On the eve of the College League of Legends Championship, Riot Games announced the formation of the Riot Scholastic Association of America as the governing body for collegiate and high school esports for its title.
Effective immediately, the current college esports staff at Riot will answer to the RSAA directly.
Riot Games college program lead Michael Sherman said there are two main reasons why this governing body was established: infrastructure and communication.
"We want to take the infrastructure that colleges already have prepared for years and insert League of Legends into that," he said.
The inaugural RSAA advisory board will consist of several prominent members of the college esports space. UC Irvine director of esports Mark Deppe, whose team won the 2018 College League of Legends title, is among them. So is A.J. Dimick, the esports director for Utah, the first Power Five school in the country to add a scholarship-sponsored esports program. Robert Morris University, the first school to establish varsity esports in the United States, also has a representative in Kurt Melcher, the executive director of esports at RMU and executive director of esports at Intersport.
Big Ten Network vice president of marketing Erin Harvego, Mountain West Conference senior associate commissioner for governance and legal affairs Carolayne Henry, and AnyKey.org director of research and MIT professor T.L. Taylor are also on the board.
"When we established the first varsity college esports program in the country in 2014, I was largely inspired to do so because of League of Legends," Melcher said. "As an increasing number of high schools and universities across the country build esports programs, it is important that a broad range of co-curricular perspectives are included to help shape the future of campus esports."
The RSAA hopes to capitalize on the growth that has occurred in collegiate esports, and collegiate League of Legends more specifically, over the past few years. Sherman said this includes collegiate programs at the varsity level, which Riot was already organizing, as well as junior varsity and intramural collegiate athletics.
"Riot has always been focused on growing collegiate LoL as part of our mission to ensure that LoL is a global sport that lasts for generations," Sherman said. "It's the next step in maturing the way that we think about collegiate LoL."
Riot hopes that the RSAA will give them more of a direct line of communication with schools; previously this was limited to one-off reaching out to specific universities and colleges, or accepting public speaking opportunities.
"One of our main goals for the RSAA is to improve our ability to have two-way conversations with schools," Riot Games' scholastic lead Matthew Birris said. "It's very important to present LoL as a sport to colleges."
Sherman said that collegiate tournament organizers will still be able to operate at the junior varsity and community levels. The tier-one competition for College League of Legends was already under Riot's purview before the RSAA announcement. Even so, the addition of more communication lines and the board of advisors under the RSAA will be a substantial undertaking.
The news of the RSAA comes on the heels of the NCAA's April 30 decision to table the discussion of their involvement in collegiate esports. Previously, the NCAA had cited esports' growth potential as a reason for giving a potential foray into esports serious consideration and had hired Melcher's Intersport as a consultant.
"We haven't treated this as reactionary," Sherman said. He has been working to organize something like the RSAA in its current form for the past few years and said that the RSAA has undergone many iterations before the one announced today.

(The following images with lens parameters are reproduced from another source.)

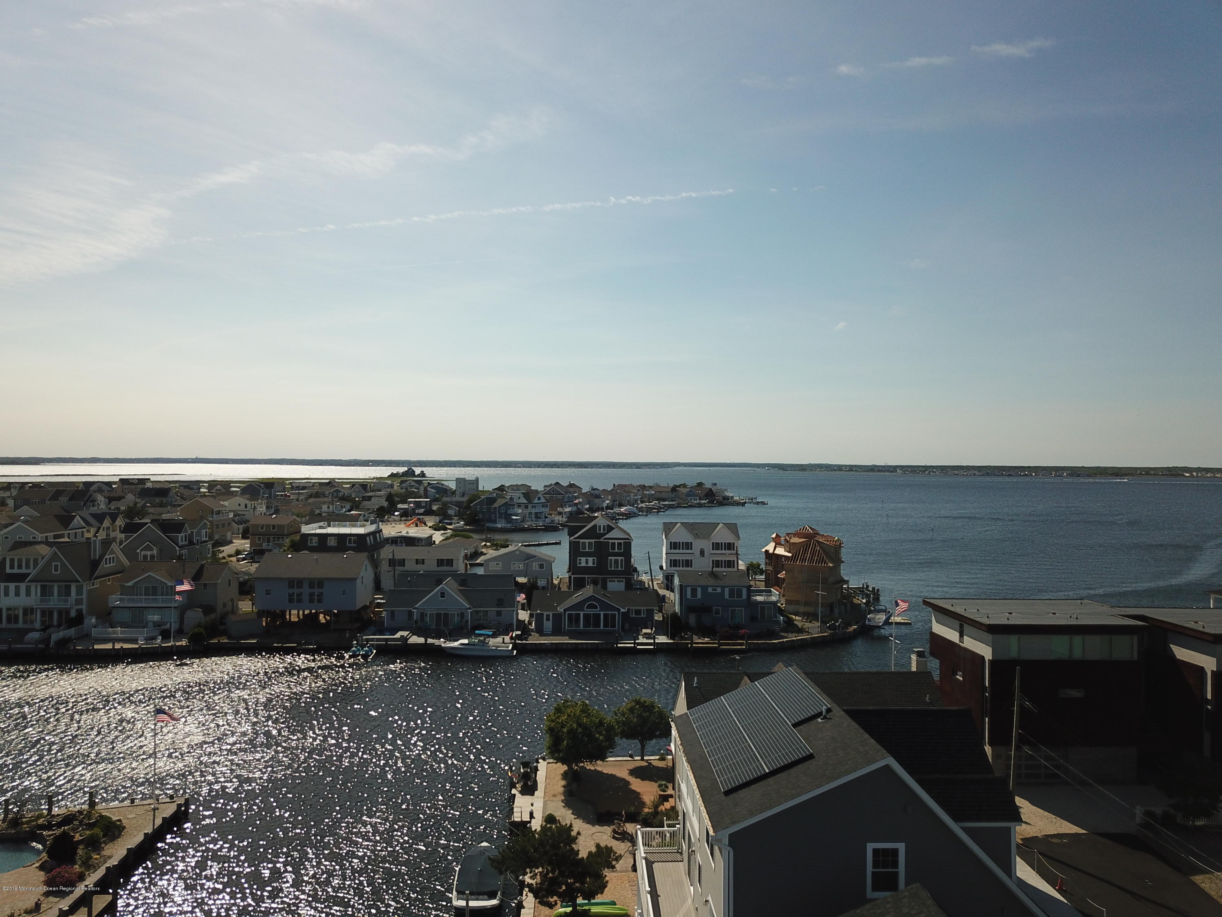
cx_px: 611
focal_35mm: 26
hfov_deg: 67.3
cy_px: 458
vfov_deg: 53.1
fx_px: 918
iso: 100
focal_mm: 4.73
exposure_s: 1/3322
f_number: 2.2
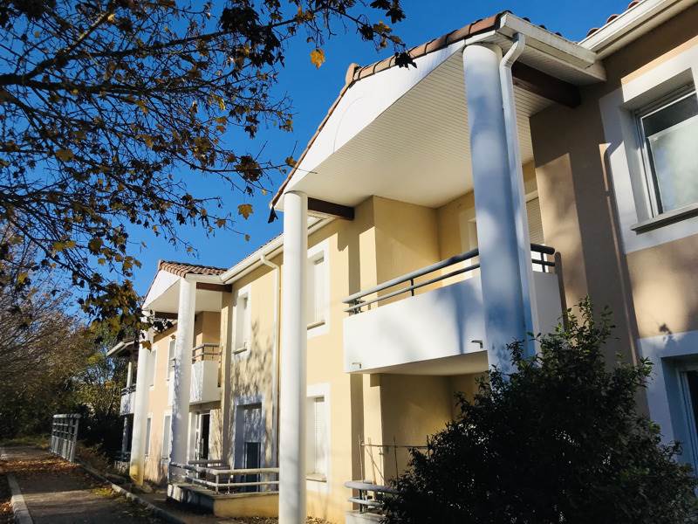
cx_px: 349
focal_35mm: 28
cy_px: 262
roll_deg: +0.3
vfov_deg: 49.7
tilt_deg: +17.0
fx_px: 565
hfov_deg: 63.4
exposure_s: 1/3831
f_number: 1.8
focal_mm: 3.99
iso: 20
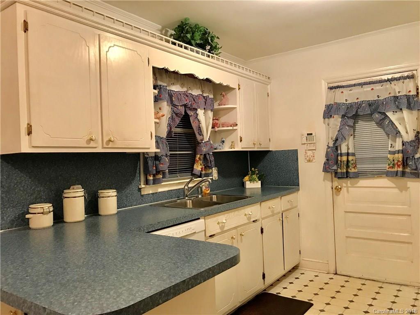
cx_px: 210
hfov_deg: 63.4
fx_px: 340
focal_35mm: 28
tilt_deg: -0.5
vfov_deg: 49.7
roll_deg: +2.0
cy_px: 158
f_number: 1.8
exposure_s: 1/15
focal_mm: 3.99
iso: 80
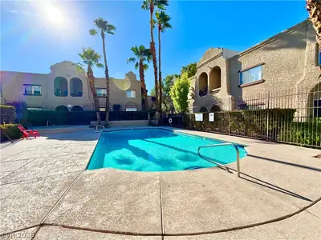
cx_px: 160
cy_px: 120
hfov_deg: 102.1
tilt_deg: -1.3
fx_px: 130
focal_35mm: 14
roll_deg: +0.8
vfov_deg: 85.7
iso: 20
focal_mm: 2.22
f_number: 2.2
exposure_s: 1/914
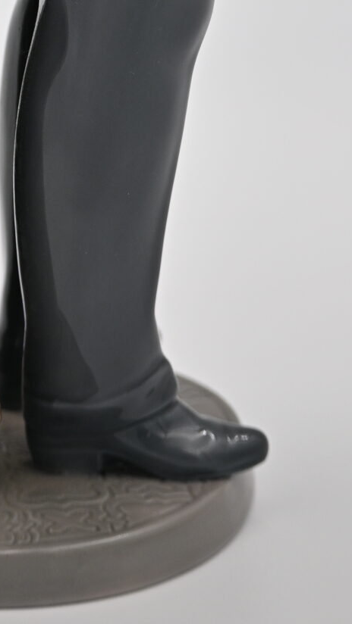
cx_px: 33
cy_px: -309
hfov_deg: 5.0
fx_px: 4045
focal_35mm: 244
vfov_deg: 8.6
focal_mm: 50
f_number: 4.5
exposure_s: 1/200
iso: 100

Melcher and the advisory board will have their work cut out for them as they face similar challenges that the NCAA encountered during their research, including the fight for collegiate players to have the ability to earn money off of sponsorships and Twitch streams as well as existing federal laws that affect collegiate athletics like Title IX.
Sherman said Riot Games doesn't currently have to make many concessions regarding these challenges although they have researched them in preparation for the future. That analysis included everything from looking into how much collegiate esports athletes are making off of tournaments or streams to a recent diversity and inclusion audit of schools participating in the College League of Legends season.